- _Things to do_:
**1.** Answer the following questions using the forum post about the steam coaster Camlough.
(a) What speed was the Camlough expected to attain, according to the newspaper report of December 1920?
(b) Which firm built her engine?
(c) At what time did the engine trouble occur on her last voyage?
**2.** From the forum post about the steam coaster Camlough, reproduce the passage between "FIRST QUESTION: What" and "freshen about mid-day.", inclusive.
**3.** List every geographic place name that appears in the forum post about the steam coaster Camlough, in order of first appearance.

- _Quoted text_:
# Follow-on Questions about 1920s Steam Coaster - Economical Running Speed +



## Nswstar2 (Feb 9, 2018)

I'm still puzzling out the SS Camlough's last disastrous trip in January of 1932 from the various conflicting newspaper reports.

I've got two follow-up questions from my earlier post. 

An answer to that post established from a newspaper report published December of 1920 (on the day before Camlough was launched) that she was 'expected to attain a speed of 11 knots.' In the absence of published information about her performance in steam trials, at the moment, I'm taking this as a notional maximum speed (or might this have been a 'working speed'?).

The Camlough was launched on 10/12/1920 and her details are:

Tonnage Length Breadth Depth Draft
540 grt / 205 nrt / 620 dwt 166.9 ft 26.6 ft 9.9 ft

Engine builder William Simons & Co. Ltd., Renfrew

Engine detail
1- Screw T.3-cyl. (14", 24" & 40" x 30 ") 89 hp

So...

FIRST QUESTION: What would have been an economical traveling speed for the Camlough, if her maximum was about 11 knots? I'm presuming that she would not have been steaming full out unless there was a specific need for speed. 

Her last voyage (interrupted by trouble with the engine) was travelling light between Belfast and Birkenhead, where she had been scheduled to pick up a load of coal for Cork. The weather had been exceptionally calm at their early morning departure from Belfast, and the wind only started to freshen about mid-day.

Knowing the speed she might have been traveling under these conditions helps with some further understanding of what happened that day.

We know that she was taking a southerly route to Birkenhead, heading around the Isle of Man skirting the Calf of Man and the Chicken Rocks. The outward journey in good weather for the first six hours or so (departure from Belfast being variously given as 6.31 am and 'about 7 am') with the dead calm weather conditions changing when the wind starting to freshen around mid-day. Engine trouble occurred at 7.45 pm.

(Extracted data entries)
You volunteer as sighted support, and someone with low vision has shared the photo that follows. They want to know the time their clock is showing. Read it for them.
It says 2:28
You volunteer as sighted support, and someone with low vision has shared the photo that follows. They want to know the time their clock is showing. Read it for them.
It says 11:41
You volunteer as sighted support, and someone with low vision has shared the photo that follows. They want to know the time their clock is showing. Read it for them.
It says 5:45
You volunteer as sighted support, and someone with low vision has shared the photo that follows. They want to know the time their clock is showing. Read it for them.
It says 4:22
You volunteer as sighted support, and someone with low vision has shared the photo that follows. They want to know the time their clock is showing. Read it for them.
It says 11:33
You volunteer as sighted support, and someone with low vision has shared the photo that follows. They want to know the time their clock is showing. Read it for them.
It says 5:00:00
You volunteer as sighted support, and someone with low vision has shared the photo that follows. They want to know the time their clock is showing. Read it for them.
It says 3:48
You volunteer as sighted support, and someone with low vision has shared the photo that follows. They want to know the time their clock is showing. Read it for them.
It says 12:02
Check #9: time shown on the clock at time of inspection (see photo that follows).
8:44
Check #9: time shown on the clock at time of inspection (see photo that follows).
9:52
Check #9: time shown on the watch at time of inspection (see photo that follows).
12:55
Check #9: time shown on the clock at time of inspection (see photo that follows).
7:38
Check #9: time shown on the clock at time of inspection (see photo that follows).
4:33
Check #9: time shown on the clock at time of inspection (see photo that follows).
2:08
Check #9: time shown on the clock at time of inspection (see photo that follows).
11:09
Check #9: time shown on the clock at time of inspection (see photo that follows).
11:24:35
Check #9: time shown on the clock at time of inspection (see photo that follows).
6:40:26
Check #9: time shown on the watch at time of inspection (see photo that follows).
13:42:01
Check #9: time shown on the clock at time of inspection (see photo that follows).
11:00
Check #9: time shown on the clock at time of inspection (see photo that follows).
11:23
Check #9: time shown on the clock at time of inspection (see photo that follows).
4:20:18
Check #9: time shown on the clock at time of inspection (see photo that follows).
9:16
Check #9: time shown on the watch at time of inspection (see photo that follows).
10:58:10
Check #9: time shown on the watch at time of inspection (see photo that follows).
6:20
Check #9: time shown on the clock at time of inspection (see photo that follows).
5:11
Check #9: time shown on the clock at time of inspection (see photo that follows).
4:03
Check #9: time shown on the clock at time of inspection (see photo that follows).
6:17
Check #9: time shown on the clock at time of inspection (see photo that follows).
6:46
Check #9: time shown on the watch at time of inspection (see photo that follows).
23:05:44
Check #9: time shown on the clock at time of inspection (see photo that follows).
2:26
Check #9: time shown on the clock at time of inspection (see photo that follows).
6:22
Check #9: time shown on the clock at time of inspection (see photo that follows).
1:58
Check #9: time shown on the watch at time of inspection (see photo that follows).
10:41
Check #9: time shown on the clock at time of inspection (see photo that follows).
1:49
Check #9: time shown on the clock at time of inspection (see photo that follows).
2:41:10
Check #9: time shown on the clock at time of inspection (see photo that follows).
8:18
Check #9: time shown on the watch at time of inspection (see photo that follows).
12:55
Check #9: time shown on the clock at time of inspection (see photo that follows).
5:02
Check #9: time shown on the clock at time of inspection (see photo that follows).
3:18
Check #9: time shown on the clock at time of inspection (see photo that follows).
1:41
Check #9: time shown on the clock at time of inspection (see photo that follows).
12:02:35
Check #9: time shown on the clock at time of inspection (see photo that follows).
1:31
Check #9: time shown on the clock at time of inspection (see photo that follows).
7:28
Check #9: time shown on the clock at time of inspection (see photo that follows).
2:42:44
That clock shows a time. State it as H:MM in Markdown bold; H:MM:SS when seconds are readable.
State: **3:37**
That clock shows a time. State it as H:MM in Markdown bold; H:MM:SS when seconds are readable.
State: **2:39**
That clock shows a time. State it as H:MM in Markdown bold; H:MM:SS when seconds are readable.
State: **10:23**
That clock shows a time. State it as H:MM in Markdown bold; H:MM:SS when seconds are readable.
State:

- _Response list_:
**1.**
(a) 11 knots
(b) William Simons & Co. Ltd., Renfrew
(c) 7.45 pm

**2.**
FIRST QUESTION: What would have been an economical traveling speed for the Camlough, if her maximum was about 11 knots? I'm presuming that she would not have been steaming full out unless there was a specific need for speed. 

Her last voyage (interrupted by trouble with the engine) was travelling light between Belfast and Birkenhead, where she had been scheduled to pick up a load of coal for Cork. The weather had been exceptionally calm at their early morning departure from Belfast, and the wind only started to freshen about mid-day.

**3.** Renfrew, Belfast, Birkenhead, Cork, Isle of Man, Calf of Man, Chicken Rocks